Package TypeMinimumTarget
Core packages80%90%
Utility packages75%85%
Integration packages70%80%

Measuring Coverage

# Package coverage
go test -cover ./package

# Detailed report
go test -coverprofile=coverage.out ./...
go tool cover -html=coverage.out -o coverage.html

# Coverage by function
go tool cover -func=coverage.out

Best Practices

  1. Parallel Execution: Use t.Parallel() for all tests (except testing.AllocsPerRun)

  2. Assertions: Always use testify/assert or testify/require

  3. Error Messages: Include descriptive messages

  4. Test Isolation: Each test should be independent

  5. Cleanup: Use t.Cleanup() instead of defer:

func TestWithResource(t *testing.T) {
    t.Parallel()

    resource := createResource()
    t.Cleanup(func() {
        resource.Close()
    })

    // Use resource...
}
  1. Descriptive Names: Use clear test and subtest names

  2. Documentation: Document complex test scenarios

  3. Race Detection: Always run with -race in CI

  4. Deterministic Tests: Avoid depending on:

    • Current time (use clock injection)
    • Random values (use fixed seeds)
    • Network availability (use mocks)
    • Filesystem state (use temp directories)

Running Tests

# Run unit tests (excludes integration)
go test ./...

# Run unit tests with verbose output
go test -v ./...

# Run unit tests with race detection (REQUIRED in CI)
go test -race ./...

# Run integration tests with race detection
go test -tags=integration -race ./...

# Run unit tests with coverage
go test -cover ./...

# Run benchmarks
go test -bench=. -benchmem ./...

# Run specific test by name
go test -run TestFunctionName ./...

# Run tests with timeout
go test -timeout 5m ./...

CI Commands

# Unit tests with race and coverage (CI)
go test -race -coverprofile=coverage.out -timeout 10m ./...

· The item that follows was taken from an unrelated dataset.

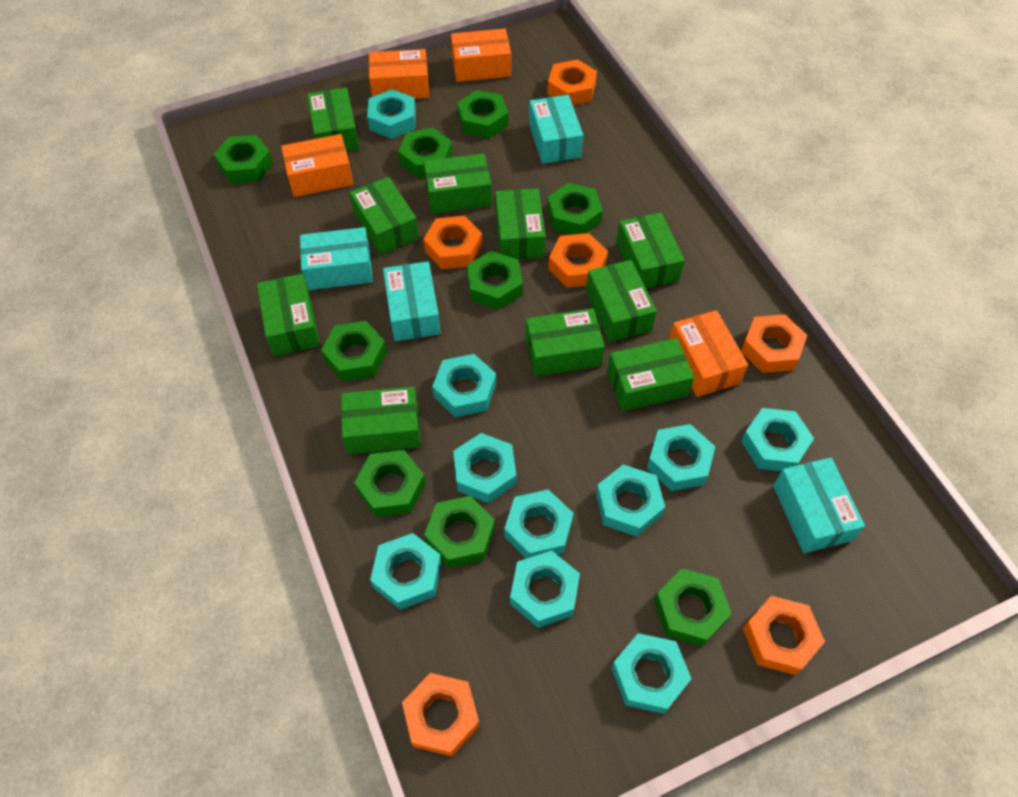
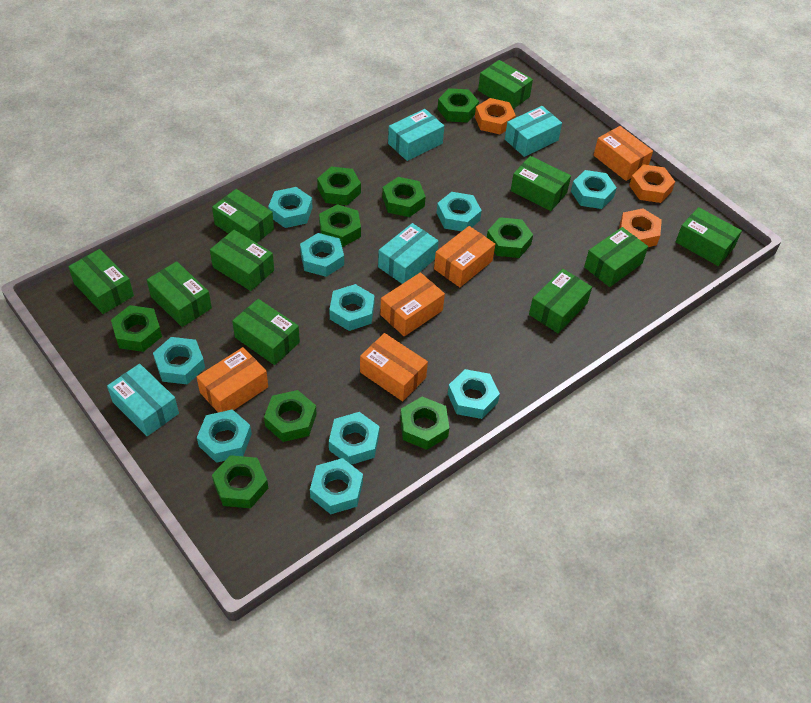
orange box: 4 -> 5
orange nut: 6 -> 3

# Integration tests with race and coverage (CI)
go test -tags=integration -race -coverprofile=coverage-integration.out -timeout 10m ./...

Summary

Good tests:

  • Use clear, descriptive names
  • Use table-driven patterns for multiple cases
  • Always use assertion libraries
  • Run in parallel when possible
  • Include examples for public APIs
  • Test both success and error cases
  • Use proper build tags for integration tests
  • Have good coverage (80%+)

Remember: Tests are documentation too. Write them clearly!